Supporters of Israel’s onslaught see the threat of genocide not in Gaza but on American university campuses, sometimes hallucinating genocidal speech where it simply does not exist. After a protest by students at the University of Pennsylvania in October, a widely circulated Instagram post falsely claimed that the demonstrators had chanted: ‘We want Jewish genocide.’ As an investigation by USA Today revealed, the actual chant was: ‘We charge you with genocide.’ The misinformation was repeated about a protest at UCLA.
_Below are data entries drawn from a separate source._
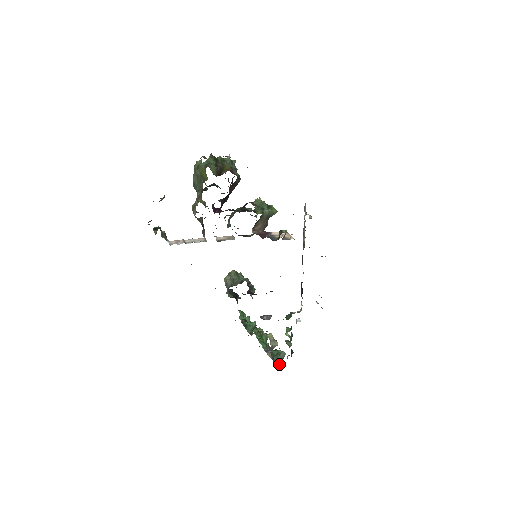
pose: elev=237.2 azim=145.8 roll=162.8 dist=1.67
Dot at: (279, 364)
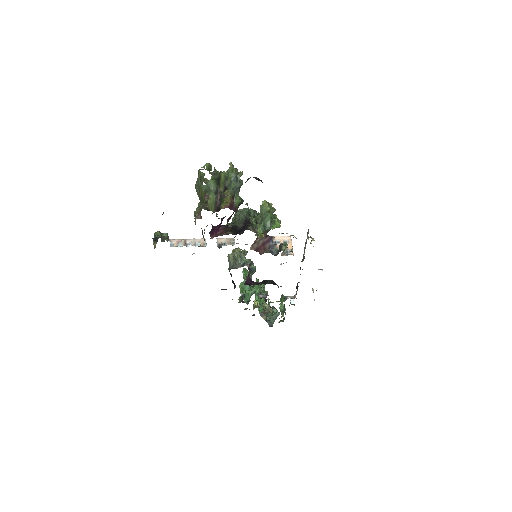
Dot at: (272, 323)
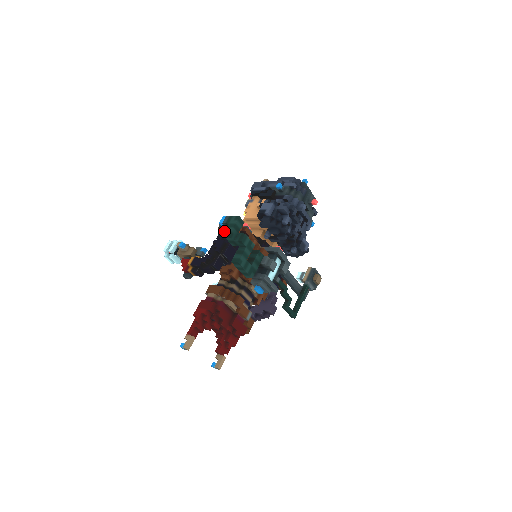
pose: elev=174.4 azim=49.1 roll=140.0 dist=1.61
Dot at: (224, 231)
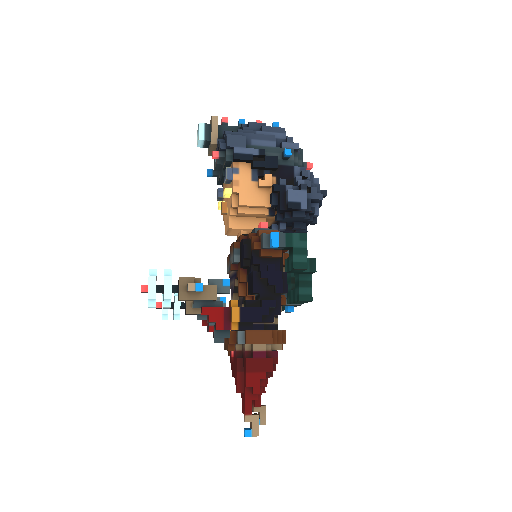
Dot at: (294, 262)
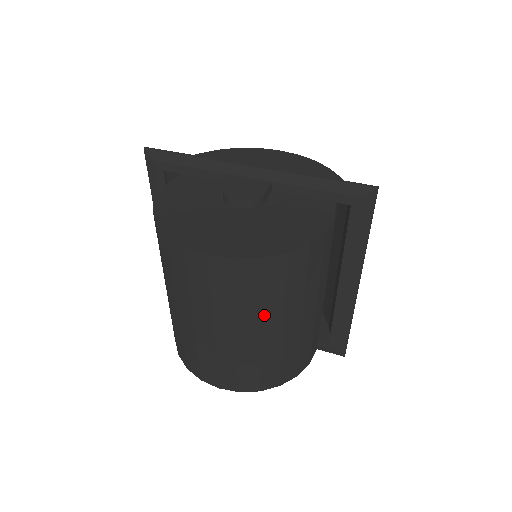
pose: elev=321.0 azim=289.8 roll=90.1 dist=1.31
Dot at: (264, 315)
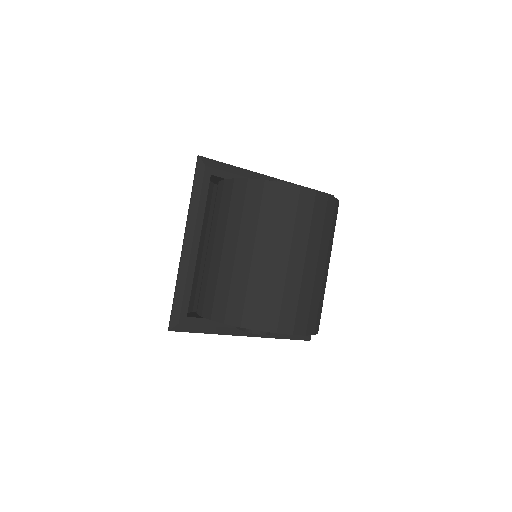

Stefanik claimed that the phrase ‘from the river to the sea’ was ‘advocating for the murder of Jews’. In the motion to censure the Palestinian American congresswoman Rashida Tlaib last month, the congressman Rick McCormick asserted that the phrase was ‘widely recognised as a genocidal call to violence’. He rejected Tlaib’s description of the words as ‘an aspirational call for freedom, human rights and peaceful coexistence’. But to impute genocidal intent requires either telling protesters that they don’t mean what they say they mean, or assuming that freedom throughout the territory necessarily and inevitably entails the mass murder of Israeli Jews. The fact that such slogans genuinely frighten parts of the Jewish community requires education, not prohibition and punishment.
Antisemitism is a problem on college campuses and elsewhere. It should be fought at every turn, and committees – congressional and collegiate – have been formed to combat it. Far less has been done to halt Islamophobic, anti-Arab or anti-Palestinian actions. On the contrary, falsely accusing student protesters of calling for genocide justifies and distracts from the punishment and harassment of advocates of Palestinian rights. Even worse, three Palestinian students were shot and wounded in Vermont last month.
In debates about Palestine and Israel, the stakes are high. But they are only meaningful if conducted accurately and in good faith. To mischaracterise calls for Palestinian freedom as appeals for Jewish genocide degrades those debates and distracts from the ongoing catastrophe in Gaza.